→ **WHAT THE TASK REQUIRES**: Print each line of the data below unchanged, leaving out the pictures.

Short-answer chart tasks
=-=-=-=-=

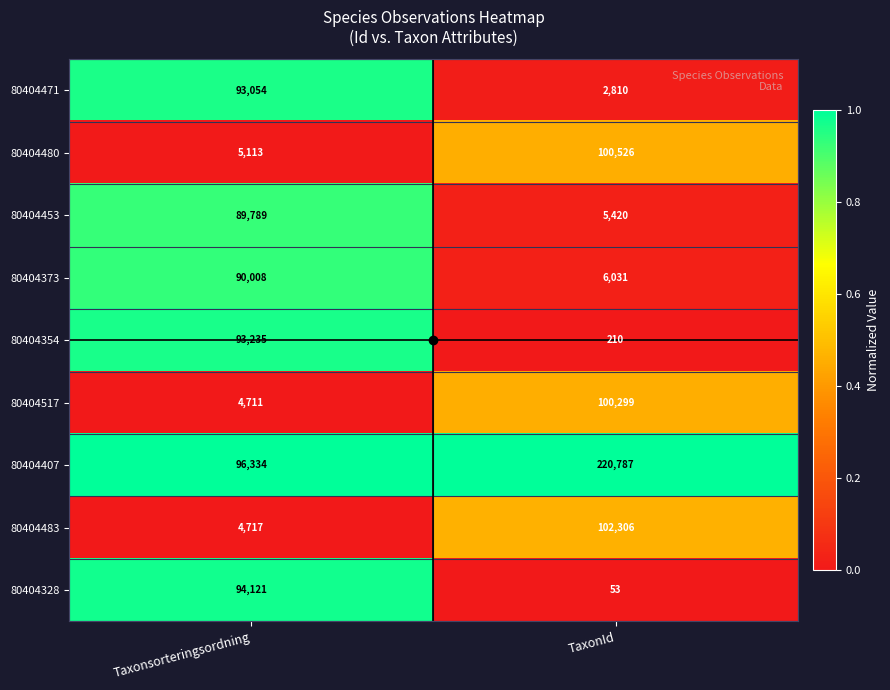

At which category is the sum across all series the highest?

Taxonsorteringsordning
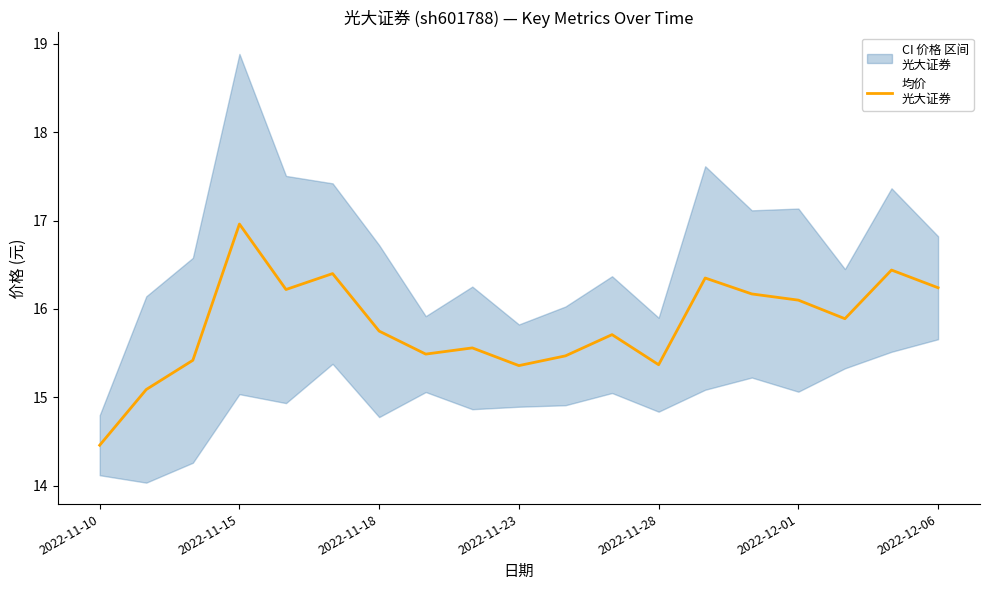

What is the smallest value displayed?

14.5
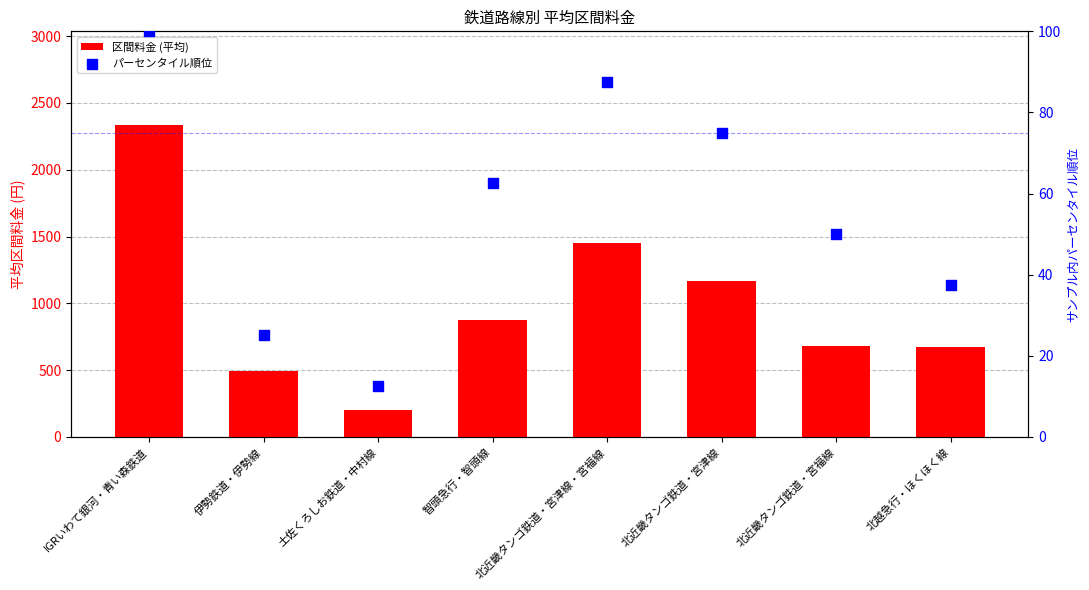

What is the total value across all series at IGRいわて銀河・青い森鉄道?

2435.7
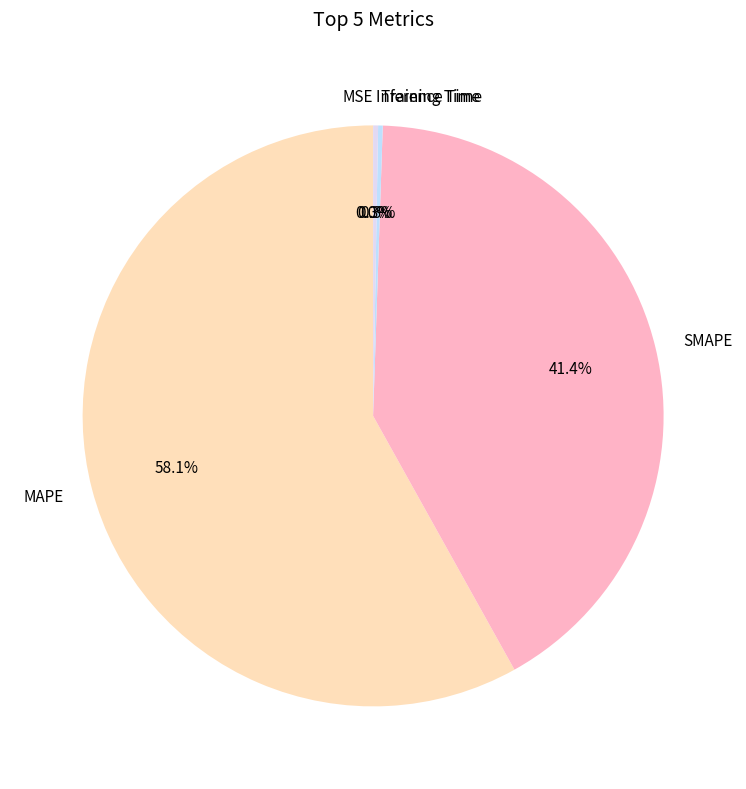

Which category accounts for the majority?

MAPE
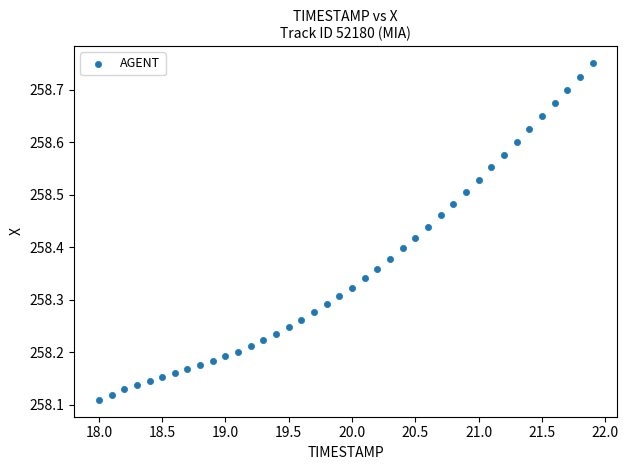

What is the range of X values (max minus min)?

3.9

=-=-=-=-=

→ **EXERCISE ANSWER**:
At which category is the sum across all series the highest?

Taxonsorteringsordning

What is the smallest value displayed?

14.5

What is the total value across all series at IGRいわて銀河・青い森鉄道?

2435.7

Which category accounts for the majority?

MAPE

What is the range of X values (max minus min)?

3.9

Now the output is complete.